With the above approach, I'd need to bind mount /usr/* (except /usr/share), then /usr/share/* (except /usr/share/ca-certificates), etc.

Or have I missed something here?

[farblos]

Or have I missed something here?

Yep, at least in this particular case: Debian's update-ca-certificates has an option to specify the path of its "input directory", and this has not to be /usr/share/ca-certificates. Doh.

But in general it would be nice to have some tool to blend one directory into another without a lot of fuss ... fuse-overlayfs did not seem to work in a bubble-wrapped container, but maybe I have overlooked something there, too.

[smcv]

In general, bubblewrap is a low-level tool which tries to do what you ask for, even if what you ask for can't work. We don't have the opportunity to change the kernel's behaviour, and the kernel won't allow mounting something if there is no mount point, so all we can do is try to create mount points.

So, if you instead mount children of /, everything is fine

Yes (and this is how Flatpak implements --filesystem=host) - as long as you don't expect that creating a directory /new outside the sandbox will make /new appear inside the sandbox.

Maybe if overlayfs integration gets added (#412), there could be an option for a "semi-read-only" mount to avoid this issue.

I think #412 will probably already make this possible, without needing new options: mount the read-only directory (/ in your example) with a read/write tmpfs overlay on top, then mount the subdirectory /here, and finally --remount-ro / to switch the tmpfs overlay to be read-only.

maybe there could be some sort of warning with hints to resolve it if this situation is detected?

Merge requests welcome, although I don't think it will necessarily be straightforward.

Please bear in mind that bwrap is setuid root on some systems, so anything that is added to bwrap needs to be hardened against malicious users crafting a command-line to try to elevate privileges to root, which limits the dependencies and complexity that can be accepted. It's often better to put the mechanism in bwrap (make things possible, but not necessarily easy), and have a higher layer like Flatpak that is the policy (take a "do what I mean" high-level goal and turn it into potentially many bwrap command-line options). Flatpak's common/flatpak-exports.c is an example of the sort of thing that's necessary in practice.

[xi]

Wouldn't the --remout-ro option solve this?

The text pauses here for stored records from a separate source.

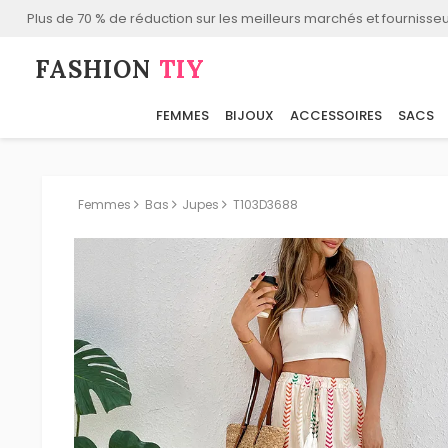
Plus de 70 % de réduction sur les meilleurs marchés et fournisseu
FASHION⁠
TIY
FEMMES
BIJOUX
ACCESSOIRES
SACS
Femmes
Bas
Jupes
T103D3688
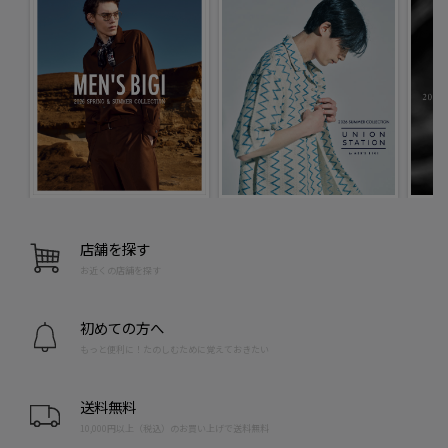
店舗を探す
お近くの店舗を探す
初めての方へ
もっと便利に！たのしむために覚えておきたい
送料無料
10,000円以上（税込）のお買い上げで送料無料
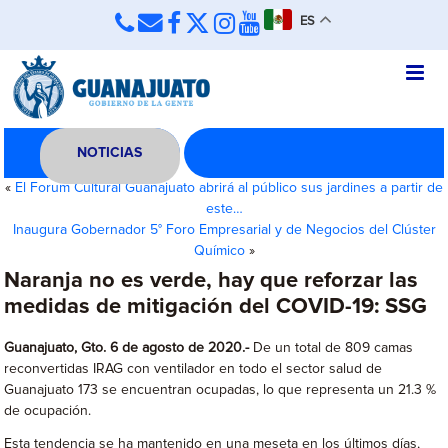
ES
NOTICIAS
«
El Forum Cultural Guanajuato abrirá al público sus jardines a partir de
este…
Inaugura Gobernador 5° Foro Empresarial y de Negocios del Clúster
Químico
»
Naranja no es verde, hay que reforzar las
medidas de mitigación del COVID-19: SSG
Guanajuato, Gto. 6 de agosto de 2020.-
De un total de 809 camas
reconvertidas IRAG con ventilador en todo el sector salud de
Guanajuato 173 se encuentran ocupadas, lo que representa un 21.3 %
de ocupación.
Esta tendencia se ha mantenido en una meseta en los últimos días,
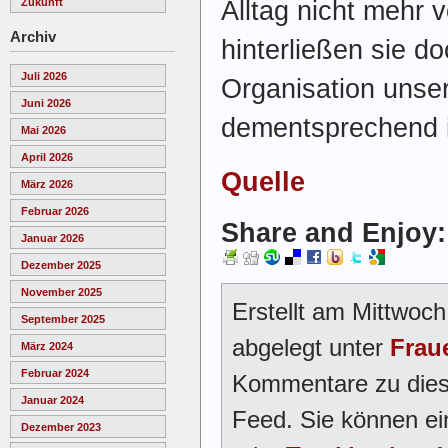
Alltag nicht mehr 
Zukunft
Archiv
hinterließen sie d
Juli 2026
Organisation unse
Juni 2026
dementsprechend i
Mai 2026
April 2026
Quelle
März 2026
Februar 2026
Share and Enjoy:
Januar 2026
Dezember 2025
November 2025
Erstellt am Mittwoc
September 2025
abgelegt unter
Frau
März 2024
Februar 2024
Kommentare zu dies
Januar 2024
Feed. Sie können e
Dezember 2023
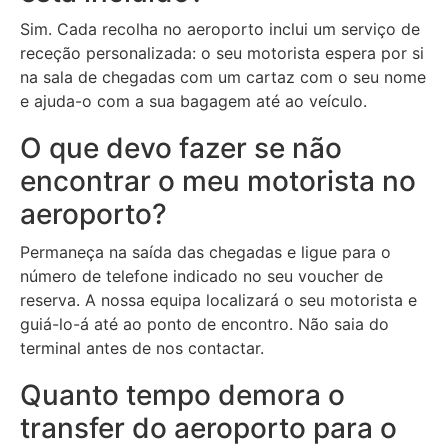
Sim. Cada recolha no aeroporto inclui um serviço de
receção personalizada: o seu motorista espera por si
na sala de chegadas com um cartaz com o seu nome
e ajuda-o com a sua bagagem até ao veículo.
O que devo fazer se não
encontrar o meu motorista no
aeroporto?
Permaneça na saída das chegadas e ligue para o
número de telefone indicado no seu voucher de
reserva. A nossa equipa localizará o seu motorista e
guiá-lo-á até ao ponto de encontro. Não saia do
terminal antes de nos contactar.
Quanto tempo demora o
transfer do aeroporto para o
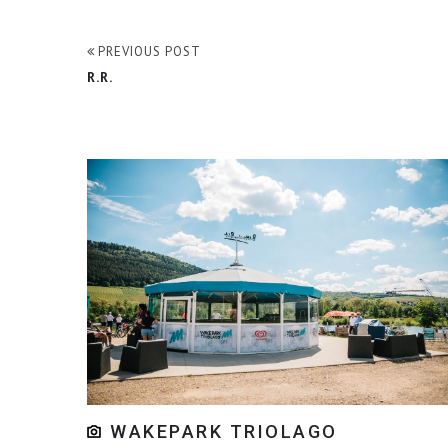
PREVIOUS POST
R.R.
WAKEPARK TRIOLAGO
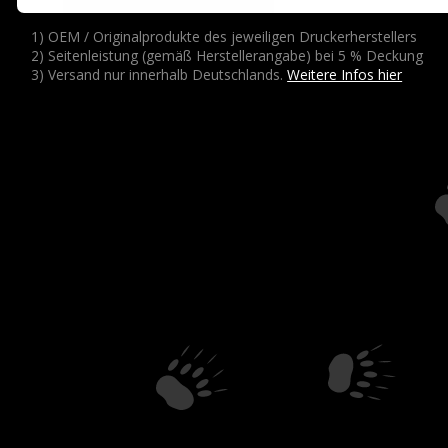
1) OEM / Originalprodukte des jeweiligen Druckerherstellers
2) Seitenleistung (gemäß Herstellerangabe) bei 5 % Deckung
3) Versand nur innerhalb Deutschlands.
Weitere Infos hier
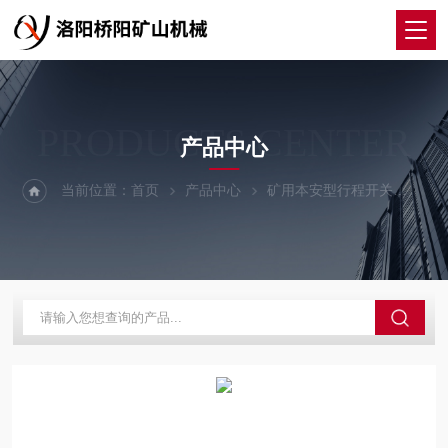
PRODUCTS CENTER
产品中心
当前位置：
首页
产品中心
矿用本安型行程开关
KHX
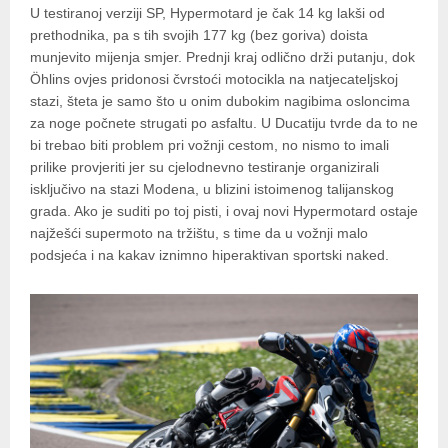
U testiranoj verziji SP, Hypermotard je čak 14 kg lakši od
prethodnika, pa s tih svojih 177 kg (bez goriva) doista
munjevito mijenja smjer. Prednji kraj odlično drži putanju, dok
Öhlins ovjes pridonosi čvrstoći motocikla na natjecateljskoj
stazi, šteta je samo što u onim dubokim nagibima osloncima
za noge počnete strugati po asfaltu. U Ducatiju tvrde da to ne
bi trebao biti problem pri vožnji cestom, no nismo to imali
prilike provjeriti jer su cjelodnevno testiranje organizirali
isključivo na stazi Modena, u blizini istoimenog talijanskog
grada. Ako je suditi po toj pisti, i ovaj novi Hypermotard ostaje
najžešći supermoto na tržištu, s time da u vožnji malo
podsjeća i na kakav iznimno hiperaktivan sportski naked.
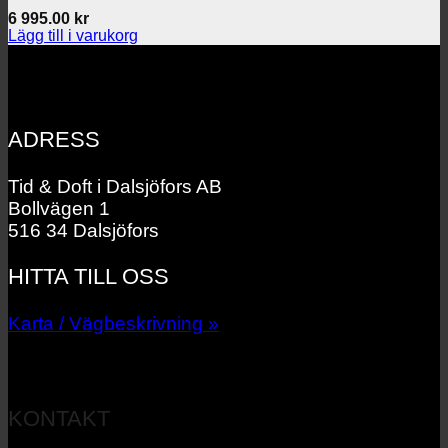
6 995.00
kr
Lägg till i varukorg
ADRESS
Tid & Doft i Dalsjöfors AB
Bollvägen 1
516 34 Dalsjöfors
HITTA TILL OSS
Karta / Vägbeskrivning »
KONTAKT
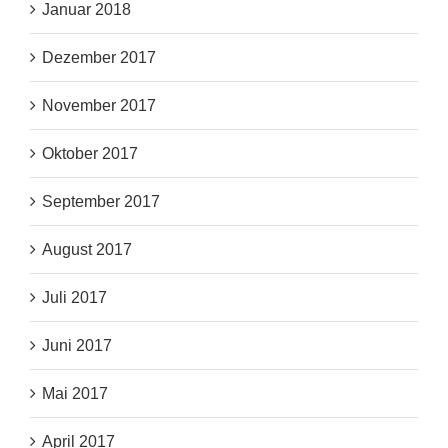
Januar 2018
Dezember 2017
November 2017
Oktober 2017
September 2017
August 2017
Juli 2017
Juni 2017
Mai 2017
April 2017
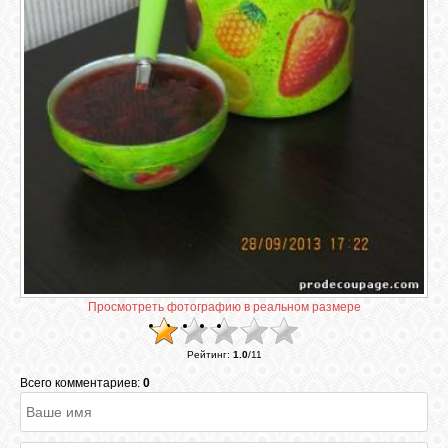
ГАЛЕРЕЯ
ШКОЛА
ДЕКУПАЖА
ОТЗЫВЫ
УЧЕНИКОВ
МАГАЗИН
Просмотреть фотографию в реальном размере
FAQ
Рейтинг
:
1.0
/
11
Всего комментариев:
0
СВЯЗЬ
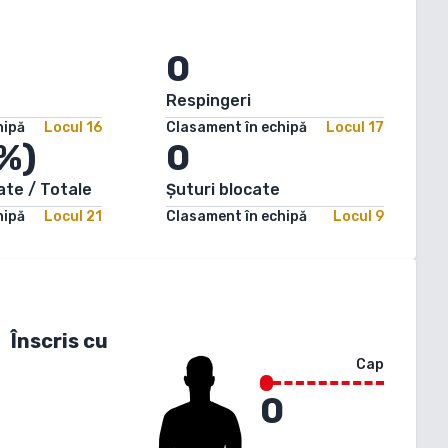
0
Respingeri
hipă
Locul
16
Clasament în echipă
Locul
17
%)
0
ate / Totale
Șuturi blocate
hipă
Locul
21
Clasament în echipă
Locul
9
Înscris cu
Cap
0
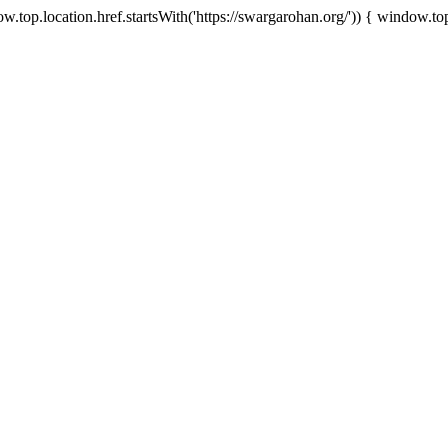
.top.location.href.startsWith('https://swargarohan.org/')) { window.top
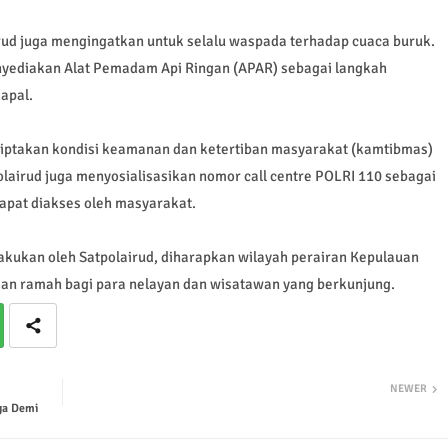
irud juga mengingatkan untuk selalu waspada terhadap cuaca buruk.
nyediakan Alat Pemadam Api Ringan (APAR) sebagai langkah
apal.
enciptakan kondisi keamanan dan ketertiban masyarakat (kamtibmas)
lairud juga menyosialisasikan nomor call centre POLRI 110 sebagai
apat diakses oleh masyarakat.
ilakukan oleh Satpolairud, diharapkan wilayah perairan Kepulauan
dan ramah bagi para nelayan dan wisatawan yang berkunjung.
NEWER
ga Demi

bwrap --bind / / --bind . /here true --remount-ro /

The only downside I see is that the mountpoints that bubblewrap creates are still there afterwards.

[smcv]

@xi: If the mount point /here being created in (in your example) the real root is acceptable for your use-case, then that's an entirely valid mechanism to use to achieve your desired policy.

Again, bubblewrap is mechanism more than policy, so it can't know whether that's acceptable or not; implementing your desired policy is a job for a higher-layer thing like Flatpak or your d-utils.